* **Activity**
I'd like the listing below copied exactly, with the images left out.

* **Entries supplied**
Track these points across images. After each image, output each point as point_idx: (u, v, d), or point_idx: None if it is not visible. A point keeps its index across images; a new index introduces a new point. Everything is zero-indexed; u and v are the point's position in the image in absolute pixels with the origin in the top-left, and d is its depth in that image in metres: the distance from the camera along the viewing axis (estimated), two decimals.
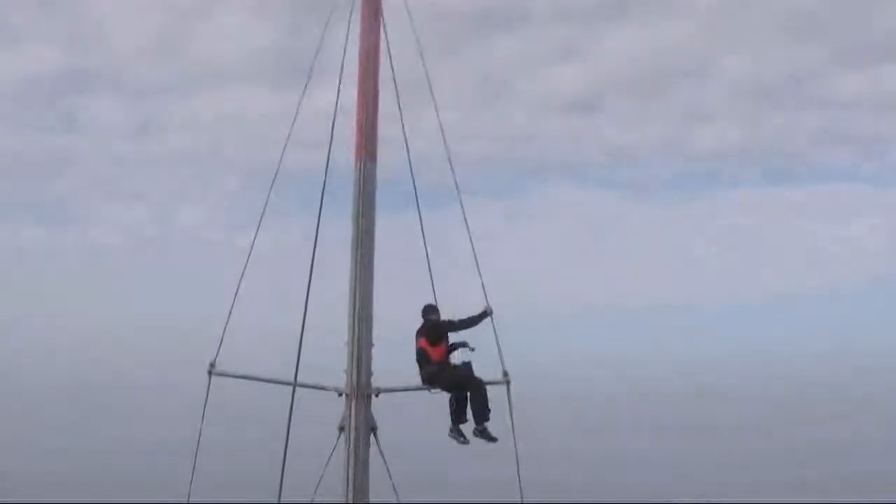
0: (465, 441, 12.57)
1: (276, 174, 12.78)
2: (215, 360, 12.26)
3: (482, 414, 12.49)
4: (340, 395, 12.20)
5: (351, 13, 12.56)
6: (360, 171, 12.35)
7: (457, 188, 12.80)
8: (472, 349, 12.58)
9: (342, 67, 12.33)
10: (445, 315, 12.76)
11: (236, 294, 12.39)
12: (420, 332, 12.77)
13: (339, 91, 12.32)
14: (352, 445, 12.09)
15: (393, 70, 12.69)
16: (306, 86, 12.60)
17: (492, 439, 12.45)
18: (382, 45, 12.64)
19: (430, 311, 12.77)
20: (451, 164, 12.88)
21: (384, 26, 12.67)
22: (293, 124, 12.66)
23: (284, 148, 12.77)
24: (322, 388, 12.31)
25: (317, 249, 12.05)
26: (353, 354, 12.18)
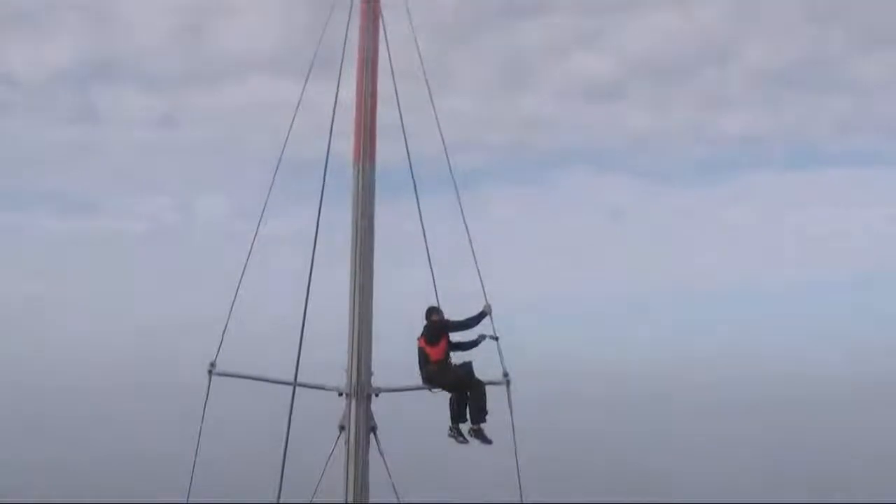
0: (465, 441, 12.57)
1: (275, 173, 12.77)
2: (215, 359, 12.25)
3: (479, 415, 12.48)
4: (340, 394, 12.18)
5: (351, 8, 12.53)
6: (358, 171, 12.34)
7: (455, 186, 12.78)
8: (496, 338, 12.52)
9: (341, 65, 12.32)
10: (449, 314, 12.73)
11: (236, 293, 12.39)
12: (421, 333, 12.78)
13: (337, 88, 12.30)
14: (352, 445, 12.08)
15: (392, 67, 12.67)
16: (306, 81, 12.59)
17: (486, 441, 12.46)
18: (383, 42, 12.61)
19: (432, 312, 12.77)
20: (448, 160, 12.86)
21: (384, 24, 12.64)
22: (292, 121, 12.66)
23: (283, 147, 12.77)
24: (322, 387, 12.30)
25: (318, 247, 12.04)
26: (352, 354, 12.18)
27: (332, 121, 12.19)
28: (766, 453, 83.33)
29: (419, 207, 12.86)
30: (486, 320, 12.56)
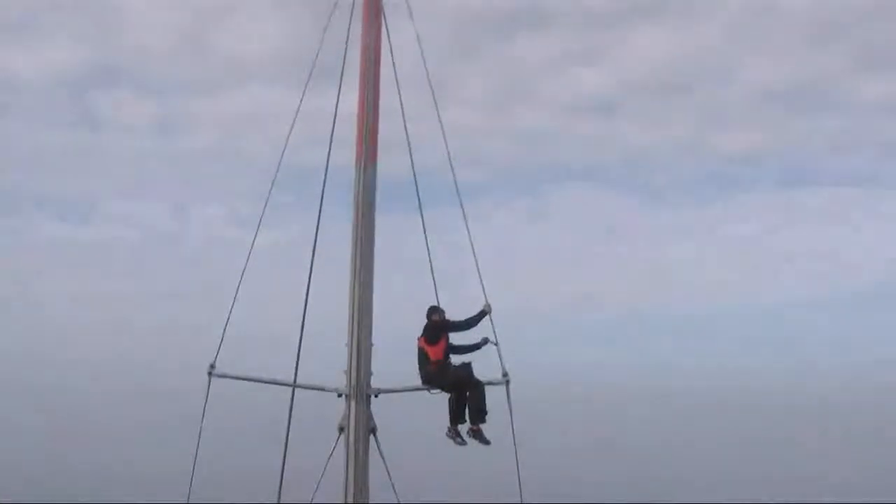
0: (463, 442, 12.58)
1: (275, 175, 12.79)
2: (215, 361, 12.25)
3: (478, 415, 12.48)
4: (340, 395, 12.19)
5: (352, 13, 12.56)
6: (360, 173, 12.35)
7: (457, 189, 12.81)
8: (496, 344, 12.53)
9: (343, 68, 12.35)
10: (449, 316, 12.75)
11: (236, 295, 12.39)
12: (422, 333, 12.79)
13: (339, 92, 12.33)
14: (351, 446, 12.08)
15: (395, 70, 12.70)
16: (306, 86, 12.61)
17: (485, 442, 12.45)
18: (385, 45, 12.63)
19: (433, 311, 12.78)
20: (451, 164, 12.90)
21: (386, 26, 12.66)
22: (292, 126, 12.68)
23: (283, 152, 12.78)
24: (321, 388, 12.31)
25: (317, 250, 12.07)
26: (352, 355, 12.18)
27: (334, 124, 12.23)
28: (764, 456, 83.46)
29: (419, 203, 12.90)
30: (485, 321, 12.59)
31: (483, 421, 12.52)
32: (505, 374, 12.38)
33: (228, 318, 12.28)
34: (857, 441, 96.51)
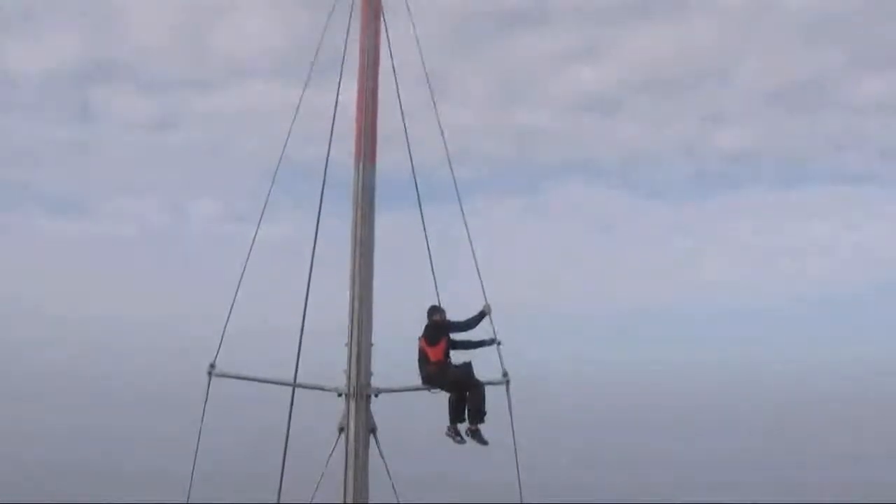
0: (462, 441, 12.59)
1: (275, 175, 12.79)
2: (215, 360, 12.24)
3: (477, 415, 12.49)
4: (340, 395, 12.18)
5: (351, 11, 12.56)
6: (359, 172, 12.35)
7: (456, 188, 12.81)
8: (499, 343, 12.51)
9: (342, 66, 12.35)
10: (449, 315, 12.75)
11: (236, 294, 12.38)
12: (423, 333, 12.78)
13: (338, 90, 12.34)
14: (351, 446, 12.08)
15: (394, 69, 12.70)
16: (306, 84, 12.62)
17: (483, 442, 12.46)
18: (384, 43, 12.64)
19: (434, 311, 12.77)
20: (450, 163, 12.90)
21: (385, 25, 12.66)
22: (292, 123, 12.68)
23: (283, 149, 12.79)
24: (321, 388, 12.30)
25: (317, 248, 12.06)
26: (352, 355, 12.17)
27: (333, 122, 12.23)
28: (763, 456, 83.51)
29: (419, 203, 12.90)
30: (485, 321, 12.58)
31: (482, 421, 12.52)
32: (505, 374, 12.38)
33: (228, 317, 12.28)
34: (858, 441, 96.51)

* **Answer area**
Track these points across images. After each image, output each point as point_idx: (u, v, d), or point_idx: None if it is not visible. A point keeps its index across images; a new index introduces a new point. Everything is zero-indexed; u and v are the point's position in the image in absolute pixels with the origin in the top-left, and d is its depth in that image in metres: the distance from the camera along the viewing axis (estimated), two decimals.
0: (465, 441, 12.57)
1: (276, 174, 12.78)
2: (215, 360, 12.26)
3: (482, 414, 12.49)
4: (340, 395, 12.20)
5: (351, 13, 12.56)
6: (360, 171, 12.35)
7: (457, 188, 12.80)
8: (472, 349, 12.58)
9: (342, 67, 12.33)
10: (445, 315, 12.76)
11: (236, 294, 12.39)
12: (420, 332, 12.77)
13: (339, 91, 12.32)
14: (352, 445, 12.09)
15: (393, 70, 12.69)
16: (306, 86, 12.60)
17: (492, 439, 12.45)
18: (382, 45, 12.64)
19: (430, 311, 12.77)
20: (451, 164, 12.88)
21: (384, 26, 12.67)
22: (293, 124, 12.66)
23: (284, 148, 12.77)
24: (322, 388, 12.31)
25: (317, 249, 12.05)
26: (353, 354, 12.18)
0: (465, 441, 12.57)
1: (275, 173, 12.77)
2: (215, 359, 12.25)
3: (479, 415, 12.48)
4: (340, 394, 12.18)
5: (351, 8, 12.53)
6: (358, 171, 12.34)
7: (455, 186, 12.78)
8: (496, 338, 12.52)
9: (341, 65, 12.32)
10: (449, 314, 12.73)
11: (236, 293, 12.39)
12: (421, 333, 12.78)
13: (337, 88, 12.30)
14: (352, 445, 12.08)
15: (392, 67, 12.67)
16: (306, 81, 12.59)
17: (486, 441, 12.46)
18: (383, 42, 12.61)
19: (432, 312, 12.77)
20: (448, 160, 12.86)
21: (384, 24, 12.64)
22: (292, 121, 12.66)
23: (283, 147, 12.77)
24: (322, 387, 12.30)
25: (318, 247, 12.04)
26: (352, 354, 12.18)
27: (332, 121, 12.19)
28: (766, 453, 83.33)
29: (419, 207, 12.86)
30: (486, 320, 12.56)
0: (463, 442, 12.58)
1: (275, 175, 12.79)
2: (215, 361, 12.25)
3: (478, 415, 12.48)
4: (340, 395, 12.19)
5: (352, 13, 12.56)
6: (360, 173, 12.35)
7: (457, 189, 12.81)
8: (496, 344, 12.53)
9: (343, 68, 12.35)
10: (449, 316, 12.75)
11: (236, 295, 12.39)
12: (422, 333, 12.79)
13: (339, 92, 12.33)
14: (351, 446, 12.08)
15: (395, 70, 12.70)
16: (306, 86, 12.61)
17: (485, 442, 12.45)
18: (385, 45, 12.63)
19: (433, 311, 12.78)
20: (451, 164, 12.90)
21: (386, 26, 12.66)
22: (292, 126, 12.68)
23: (283, 152, 12.78)
24: (321, 388, 12.31)
25: (317, 250, 12.07)
26: (352, 355, 12.18)
27: (334, 124, 12.23)
28: (764, 456, 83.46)
29: (419, 203, 12.90)
30: (485, 321, 12.59)
31: (483, 421, 12.52)
32: (505, 374, 12.38)
33: (228, 318, 12.28)
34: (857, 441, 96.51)
0: (462, 441, 12.59)
1: (275, 175, 12.79)
2: (215, 360, 12.24)
3: (477, 415, 12.49)
4: (340, 395, 12.18)
5: (351, 11, 12.56)
6: (359, 172, 12.35)
7: (456, 188, 12.81)
8: (499, 343, 12.51)
9: (342, 66, 12.35)
10: (449, 315, 12.75)
11: (236, 294, 12.38)
12: (423, 333, 12.78)
13: (338, 90, 12.34)
14: (351, 446, 12.08)
15: (394, 69, 12.70)
16: (306, 84, 12.62)
17: (483, 442, 12.46)
18: (384, 43, 12.64)
19: (434, 311, 12.77)
20: (450, 163, 12.90)
21: (385, 25, 12.66)
22: (292, 123, 12.68)
23: (283, 149, 12.79)
24: (321, 388, 12.30)
25: (317, 248, 12.06)
26: (352, 355, 12.17)
27: (333, 122, 12.23)
28: (763, 456, 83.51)
29: (419, 203, 12.90)
30: (485, 321, 12.58)
31: (482, 421, 12.52)
32: (505, 374, 12.38)
33: (228, 317, 12.28)
34: (858, 441, 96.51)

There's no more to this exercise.